A Data Science Workflow for Developers

Our team was challenged with a project that involved performing actions based on plain-text requests. Having little experience in Data Science, Machine Learning (ML) and Natural Language Processing (NLP), our initial approach amounted to nothing more than “AI based on if-else statements”.

To improve our approach, we invited our Data Science team from London to visit us in Berlin. We learned about some services available to us, best practices and the like, but the biggest takeaway was nailing down a methodological workflow, which has become our go-to approach to tackle any data problem.

Read on to learn our Data Science workflow, with a practical example, and see how it can help you in your projects.

A Practical Example - Building a Tech Radar

Meltwater held an internal hackathon recently where I teamed up with a colleague to build a tech radar. A Technology Radar is a living document that makes recommendations as to which technologies the industry should adopt or hold back on. Assessments are based on personal opinions and experiences of engineers who build the radar.

To turn this from an opinion problem into a data problem, we built a “tech popularity” radar powered by news articles from the Meltwater Media Intelligence Platform. An accurate popularity radar would require deep market analysis, but for simplicity’s sake, we used a naive approach of counting occurrences of technical terms in articles and asserting popularity based on those counts. After all, the real purpose of this project was to exercise our Data Science muscles.

Project Requirements

Evaluate a collection of articles that cover topics under 4 main domains:

  • Programming Languages
  • Data Management
  • Software Frameworks
  • Infrastructure

Have 4 assessment levels in each domain:

  • Adapt - very popular, high confidence in using at work
  • Trial - promising with upward trend but with slight risk
  • Assess - high risk but still worth investing in some research and prototyping
  • Hold - not recommended for new projects

Our Data Science Workflow

Our workflow is a series of linear steps where each step takes an input, processes it and passes the results onto the next one for further processing. Please keep in mind that nothing is set in stone. You can add, remove or reorder steps as you see fit. The beauty of having a plug-and-play model is that each step can be tested and validated separately.

Setting Up Your Dev Environment

We recommend installing the Python Data Science distribution Anaconda. It installs Python and packages for scientific computing such as the Jupyter Notebook, a powerful interactive environment (REPL) that runs on your browser.

brew cask install anaconda

# Add anaconda to your path
export PATH=“/usr/local/anaconda3/bin:\$PATH"

# start Jupyter
jupiter-lab

Training a Prediction Model

Let’s remember our project requirements. A collection of articles enters our workflow, and we need to classify them into 4 domains without any human judgment. This is where a prediction model comes into play to simulate human judgment.

Google offers a series of services to make ML accessible to everyone. AutoML Natural Language is one such service that we’ll be using to train our prediction model. We begin with labeling a dataset containing 1000 articles. The idea is to give the machine enough examples of input and expected output (label) so that it can form a connection between the two. Accuracy of labeling is, therefore, very important to AutoML’s ability to predict.

• **DATA SECTION**:
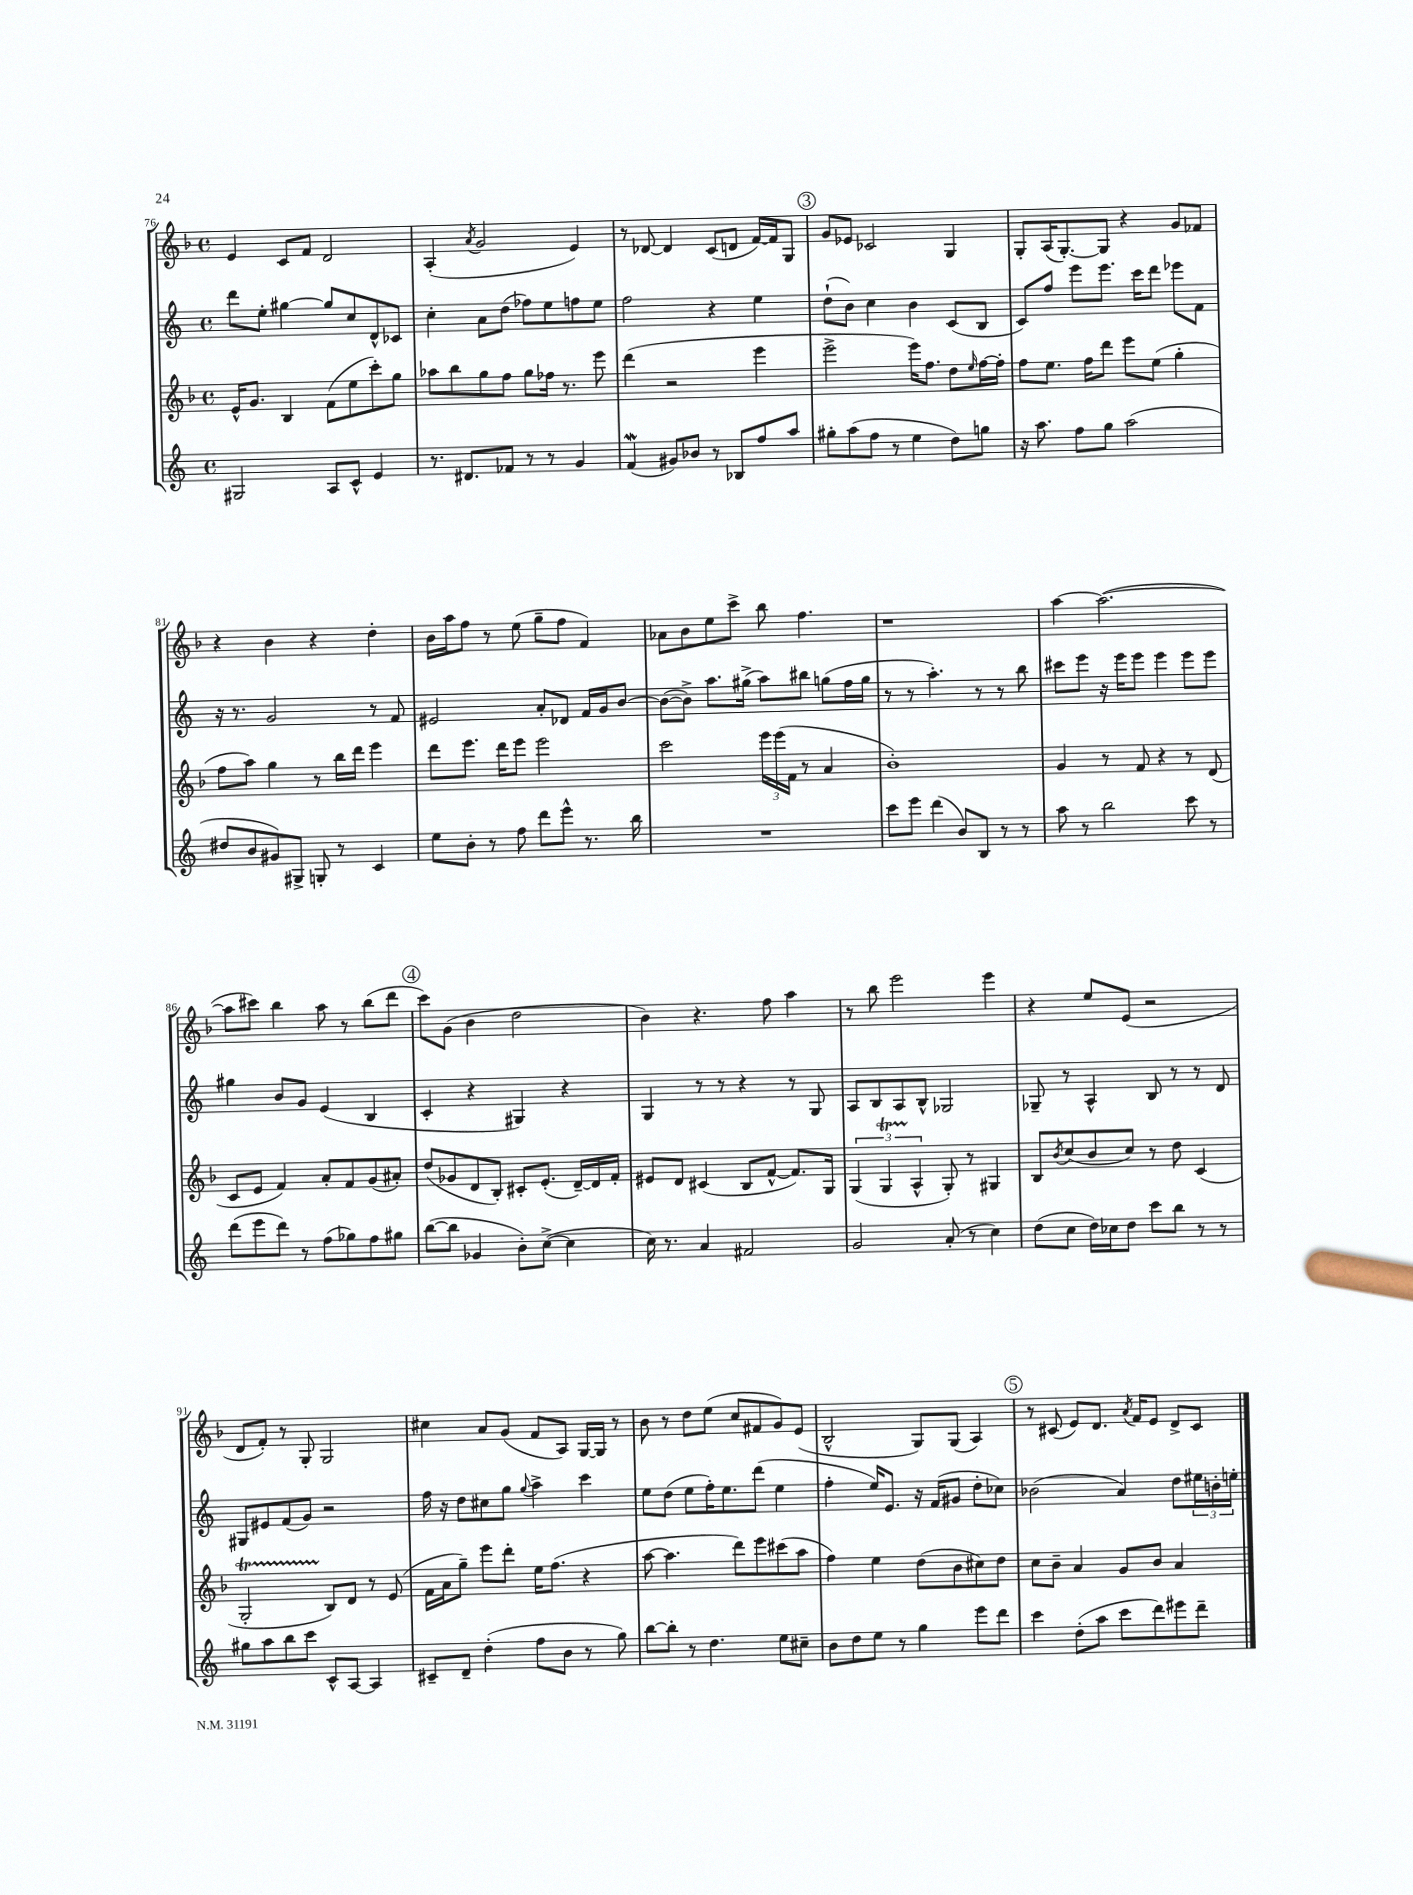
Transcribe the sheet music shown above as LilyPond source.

• **EXERCISES**:
• a. Answer these questions using the data science workflow article:
(i) Which city did the Data Science team travel from, and which city did it visit?
(ii) What does the "Hold" assessment level mean?
(iii) How many articles are in the dataset that is labeled to train the prediction model?
• b. Carry on the data science workflow article, starting after its last sentence.

• **FINAL ANSWERS**:
• a.
(i) The team traveled from London and visited Berlin.
(ii) "Hold" means not recommended for new projects.
(iii) The dataset contains 1000 articles.

• b.
Let’s examine some body snippets from this dataset:

…Typescript, PostgreSQL and Visual Studio Code all get slathered with a little Microsoft lovin’…

This article mentions both a data management tool and a programming language. It should be labeled as both DataManagement and ProgrammingLanguages. Let’s take a look at a different example that should be labeled as Infrastructure:

…The platform is built on cloud-native technologies such as Kubernetes…

Sometimes you’ll come across false positives:

…Franz Kafka was widely regarded as one of the major figures of 20th-century literature…

This article is not referring to Apache Kafka - the stream processing platform. Therefore, it needs to be labeled as Other.

It is important to have an even distribution of each label in the final dataset. At least 100 text items per label is required for best results. Your final CSV file should look like this:

“Typescript, PostgreSQL and Visual Studio Code all get slathered with a little Microsoft lovin’…”DataManagementProgrammingLanguages
“The platform is built on cloud-native technologies such as Kubernetes…”Infrastructure 
“Franz Kafka was widely regarded as one of the major figures of 20th-century literature…”Other 

Now you are ready to upload the dataset to AutoML and initiate the training process, which takes about 3 hours. AutoML provides 2 options for programmatically calling your prediction model. You can either directly call the REST API or use the AutoML Python client.

conda install google-cloud-automl

Prediction model responds with a classification score for each label. This number represents AutoML’s confidence in its prediction. Set a threshold that works best for your model and ignore labels below your threshold. Please refer to official documentation on evaluation of your prediction model and precision-recall tradeoff.

Classification

Imagine receiving the following JSON payload when we fetch articles from our data source:

{
  articles: [
    {
      id: “fad9c40e-6aec-4ac8-9e5d-b0f1d7304d8c”,
      body_snippet: “Meet ko, a CLI for fast Kubernetes microservice development in Go”,
    },
    ...
  ]
}

Given the body_snippet, AutoML’s prediction model returns above-threshold scores for both Infrastructure and ProgrammingLanguages labels. We then mutate the JSON object with the labels and repeat the same process until all articles are processed. The mutated entry looks like this:

{
  articles: [
    {
      id: “fad9c40e-6aec-4ac8-9e5d-b0f1d7304d8c”,
      body_snippet: “Meet ko, a CLI for fast Kubernetes microservice development in Go”,
      data_management: False,
      programming_languages: True,
      infrastructure: True,
      software_frameworks: False,
      other: False,
    },
    ...
  ]
}

We pass the entire JSON object to the next step.

Extraction

Extraction is a step in NLP where we identify named entities. For this project, we need to extract technology names such as Java, Hadoop or Kubernetes given an article body. There are a few tools for this purpose; we used spaCy but another great tool is CoreNLP from Stanford.

You might get mixed results in your extraction attempts such as too few or too many entities. In the case of too few, you might have to resort to naive methods such as looking for pre-defined words as substrings in the text. Similarly, in the case of too many extractions, you should exclude terms that are not in your pre-defined list of names.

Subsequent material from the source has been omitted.